**PROBLEM DETAILS:** Among the entries below, which lines run from the line with "BEBE (22-25)" through the line with "VEVOR Home Fleece Tapijt"? Retype those, both ends included, exactly and without pictures.

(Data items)
· · ·
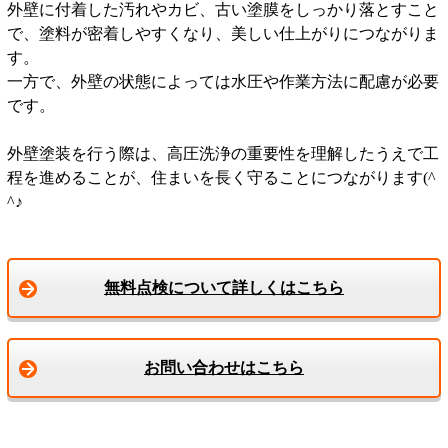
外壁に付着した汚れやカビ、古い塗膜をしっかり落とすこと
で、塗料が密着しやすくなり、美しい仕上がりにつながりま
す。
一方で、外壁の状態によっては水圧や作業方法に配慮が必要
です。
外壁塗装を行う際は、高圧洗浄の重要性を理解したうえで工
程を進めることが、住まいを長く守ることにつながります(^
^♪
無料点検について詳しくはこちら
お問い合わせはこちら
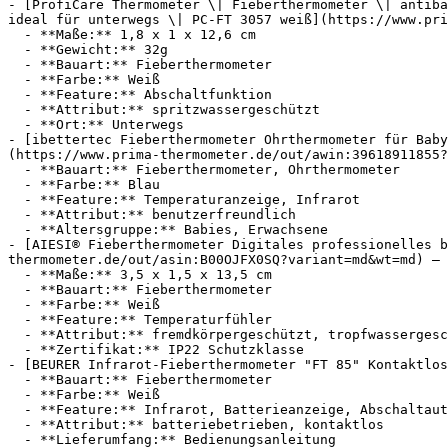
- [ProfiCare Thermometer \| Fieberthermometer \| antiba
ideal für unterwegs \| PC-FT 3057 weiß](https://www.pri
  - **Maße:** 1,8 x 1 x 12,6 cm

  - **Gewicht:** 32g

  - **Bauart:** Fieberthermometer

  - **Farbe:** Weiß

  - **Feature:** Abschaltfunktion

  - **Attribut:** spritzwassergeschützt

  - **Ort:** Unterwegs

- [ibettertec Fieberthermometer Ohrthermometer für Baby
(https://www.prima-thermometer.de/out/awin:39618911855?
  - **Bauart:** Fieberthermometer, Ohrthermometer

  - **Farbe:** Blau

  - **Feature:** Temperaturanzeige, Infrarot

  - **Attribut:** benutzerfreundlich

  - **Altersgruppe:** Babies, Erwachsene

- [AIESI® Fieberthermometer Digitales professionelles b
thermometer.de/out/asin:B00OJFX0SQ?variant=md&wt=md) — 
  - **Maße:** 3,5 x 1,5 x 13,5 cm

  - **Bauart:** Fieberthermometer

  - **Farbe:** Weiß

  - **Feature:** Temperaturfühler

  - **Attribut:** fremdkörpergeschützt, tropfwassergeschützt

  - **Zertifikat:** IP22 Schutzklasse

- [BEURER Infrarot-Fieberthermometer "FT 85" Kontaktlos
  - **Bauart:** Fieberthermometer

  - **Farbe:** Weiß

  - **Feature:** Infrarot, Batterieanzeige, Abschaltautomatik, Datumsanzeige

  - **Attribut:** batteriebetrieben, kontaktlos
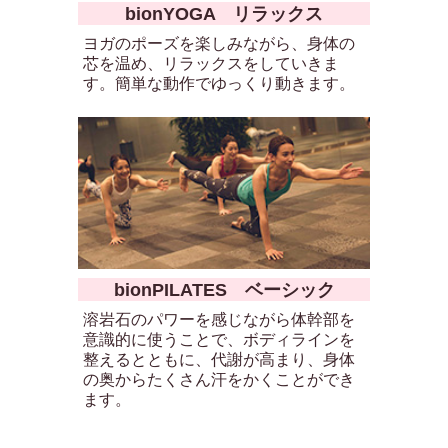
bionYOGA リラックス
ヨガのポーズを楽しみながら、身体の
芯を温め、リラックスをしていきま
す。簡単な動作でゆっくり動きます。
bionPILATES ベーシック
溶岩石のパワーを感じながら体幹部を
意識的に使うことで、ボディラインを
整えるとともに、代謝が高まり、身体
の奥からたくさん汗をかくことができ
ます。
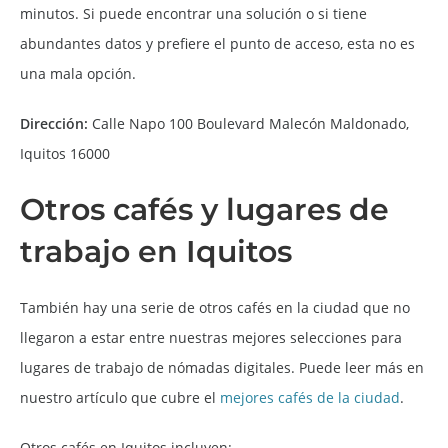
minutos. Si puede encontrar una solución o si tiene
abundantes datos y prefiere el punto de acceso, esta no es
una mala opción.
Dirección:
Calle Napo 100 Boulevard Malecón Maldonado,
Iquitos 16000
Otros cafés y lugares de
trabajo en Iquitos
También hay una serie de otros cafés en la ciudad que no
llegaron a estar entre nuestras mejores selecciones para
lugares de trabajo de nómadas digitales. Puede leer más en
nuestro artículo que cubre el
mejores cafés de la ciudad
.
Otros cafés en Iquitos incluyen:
· · ·
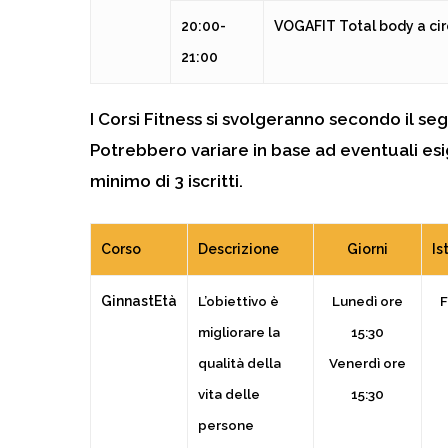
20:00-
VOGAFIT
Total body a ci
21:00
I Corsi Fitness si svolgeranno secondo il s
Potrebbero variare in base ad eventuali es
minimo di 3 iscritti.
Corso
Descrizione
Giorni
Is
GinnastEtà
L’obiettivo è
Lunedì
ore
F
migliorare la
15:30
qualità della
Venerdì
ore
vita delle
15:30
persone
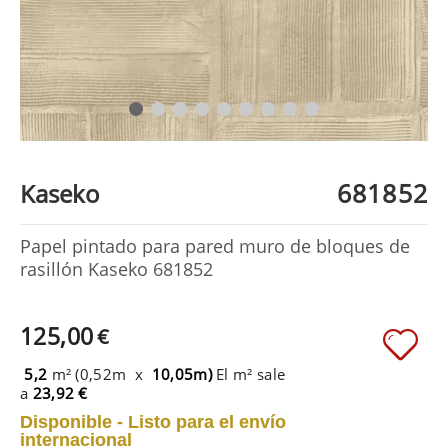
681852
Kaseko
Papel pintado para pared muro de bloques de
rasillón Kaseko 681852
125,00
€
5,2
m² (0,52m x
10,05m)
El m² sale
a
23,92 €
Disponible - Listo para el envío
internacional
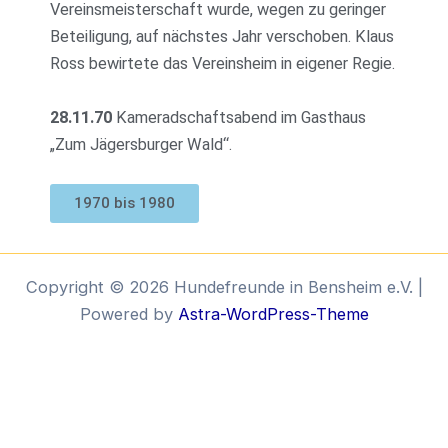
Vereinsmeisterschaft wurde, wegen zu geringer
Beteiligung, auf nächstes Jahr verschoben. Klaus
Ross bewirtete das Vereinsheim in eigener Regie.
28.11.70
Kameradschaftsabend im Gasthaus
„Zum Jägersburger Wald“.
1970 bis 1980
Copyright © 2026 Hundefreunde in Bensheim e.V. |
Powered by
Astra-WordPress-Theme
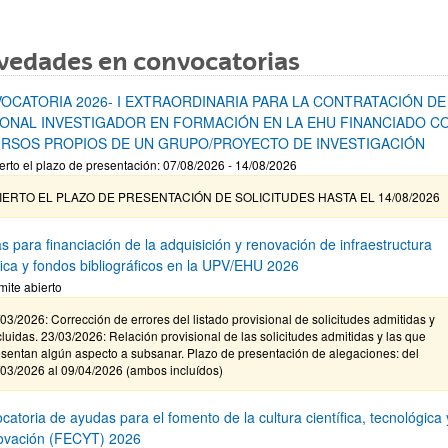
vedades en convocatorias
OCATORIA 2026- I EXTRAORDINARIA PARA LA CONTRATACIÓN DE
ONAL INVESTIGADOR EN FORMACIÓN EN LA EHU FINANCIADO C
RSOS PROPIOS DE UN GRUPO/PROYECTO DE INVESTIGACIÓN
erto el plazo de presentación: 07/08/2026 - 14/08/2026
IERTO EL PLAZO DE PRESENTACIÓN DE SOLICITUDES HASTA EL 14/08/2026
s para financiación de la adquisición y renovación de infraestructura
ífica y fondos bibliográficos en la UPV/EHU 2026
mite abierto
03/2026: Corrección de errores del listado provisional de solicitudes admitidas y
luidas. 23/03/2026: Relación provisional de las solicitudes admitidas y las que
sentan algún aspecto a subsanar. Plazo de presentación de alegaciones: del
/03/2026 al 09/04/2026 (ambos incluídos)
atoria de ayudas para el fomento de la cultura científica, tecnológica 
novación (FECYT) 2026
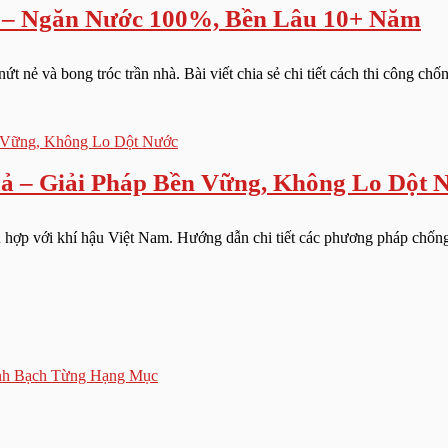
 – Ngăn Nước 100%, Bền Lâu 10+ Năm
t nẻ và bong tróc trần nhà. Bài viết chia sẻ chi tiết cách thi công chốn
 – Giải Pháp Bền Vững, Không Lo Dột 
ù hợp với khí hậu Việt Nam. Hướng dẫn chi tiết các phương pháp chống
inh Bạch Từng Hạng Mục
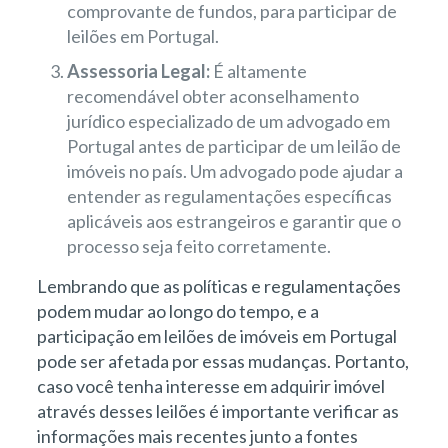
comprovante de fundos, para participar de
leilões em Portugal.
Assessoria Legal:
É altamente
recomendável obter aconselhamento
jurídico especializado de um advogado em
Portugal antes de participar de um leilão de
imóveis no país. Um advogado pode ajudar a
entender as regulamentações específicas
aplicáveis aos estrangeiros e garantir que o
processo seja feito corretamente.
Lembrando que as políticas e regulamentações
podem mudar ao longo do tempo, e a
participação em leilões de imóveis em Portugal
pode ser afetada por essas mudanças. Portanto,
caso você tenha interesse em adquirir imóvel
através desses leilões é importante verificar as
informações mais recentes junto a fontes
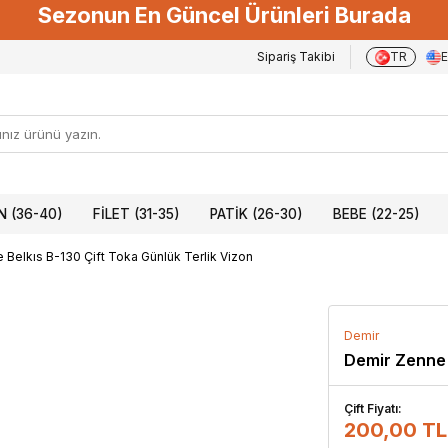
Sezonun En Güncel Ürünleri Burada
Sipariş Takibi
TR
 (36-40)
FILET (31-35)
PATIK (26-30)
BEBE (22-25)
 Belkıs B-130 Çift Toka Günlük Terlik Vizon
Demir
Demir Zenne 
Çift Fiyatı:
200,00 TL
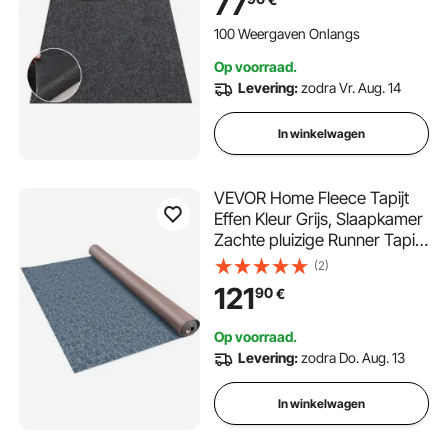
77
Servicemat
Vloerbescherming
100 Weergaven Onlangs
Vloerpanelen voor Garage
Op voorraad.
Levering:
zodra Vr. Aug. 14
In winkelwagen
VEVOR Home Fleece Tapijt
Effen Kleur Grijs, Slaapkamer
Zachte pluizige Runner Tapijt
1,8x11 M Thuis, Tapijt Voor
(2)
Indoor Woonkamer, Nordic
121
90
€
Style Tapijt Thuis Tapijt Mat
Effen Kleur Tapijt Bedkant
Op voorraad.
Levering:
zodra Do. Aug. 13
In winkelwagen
· · ·
**WRITTEN REPLY:**
BEBE (22-25)
 Belkıs B-130 Çift Toka Günlük Terlik Vizon
Demir
Demir Zenne 
Çift Fiyatı:
200,00 TL
77
Servicemat
Vloerbescherming
100 Weergaven Onlangs
Vloerpanelen voor Garage
Op voorraad.
Levering:
zodra Vr. Aug. 14
In winkelwagen
VEVOR Home Fleece Tapijt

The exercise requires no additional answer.